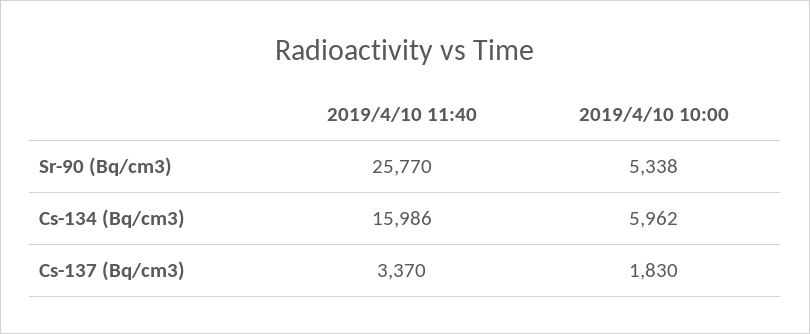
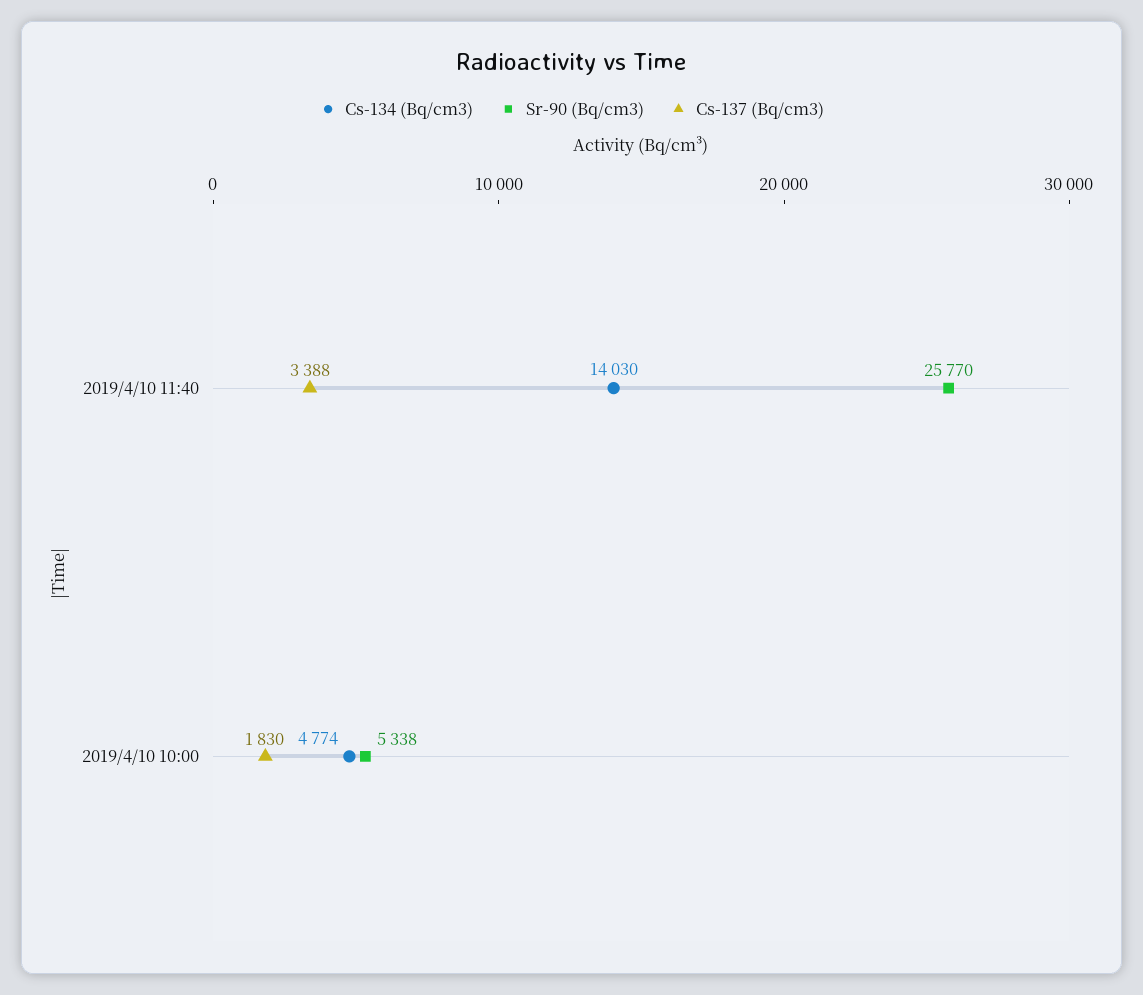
  {
    "Sr-90 (Bq/cm3)": {
      "2019/4/10 11:40": 25770,
      "2019/4/10 10:00": 5338
    },
    "Cs-134 (Bq/cm3)": {
-     "2019/4/10 11:40": 15986,
+     "2019/4/10 11:40": 14030,
-     "2019/4/10 10:00": 5962
+     "2019/4/10 10:00": 4774
    },
    "Cs-137 (Bq/cm3)": {
-     "2019/4/10 11:40": 3370,
+     "2019/4/10 11:40": 3388,
      "2019/4/10 10:00": 1830
    }
  }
========
TASK GOAL:
Return all the entries word for word, but omit any pictures they contain.

ANSWER BELOW:
  {
    "Sr-90 (Bq/cm3)": {
      "2019/4/10 11:40": 25770,
      "2019/4/10 10:00": 5338
    },
    "Cs-134 (Bq/cm3)": {
-     "2019/4/10 11:40": 15986,
+     "2019/4/10 11:40": 14030,
-     "2019/4/10 10:00": 5962
+     "2019/4/10 10:00": 4774
    },
    "Cs-137 (Bq/cm3)": {
-     "2019/4/10 11:40": 3370,
+     "2019/4/10 11:40": 3388,
      "2019/4/10 10:00": 1830
    }
  }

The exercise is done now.